- WHAT THE EXERCISE ASKS
Reproduce every line of the material below exactly, leaving out the pictures.

(Stored data entries)
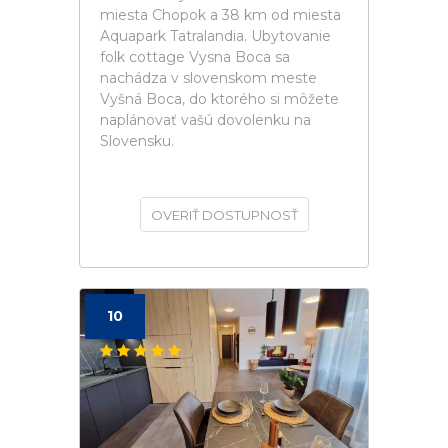
miesta Chopok a 38 km od miesta
Aquapark Tatralandia. Ubytovanie
folk cottage Vysna Boca sa
nachádza v slovenskom meste
Vyšná Boca, do ktorého si môžete
naplánovať vašú dovolenku na
Slovensku.
OVERIŤ DOSTUPNOSŤ
10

- ANSWER SPACE
miesta Chopok a 38 km od miesta
Aquapark Tatralandia. Ubytovanie
folk cottage Vysna Boca sa
nachádza v slovenskom meste
Vyšná Boca, do ktorého si môžete
naplánovať vašú dovolenku na
Slovensku.
OVERIŤ DOSTUPNOSŤ
10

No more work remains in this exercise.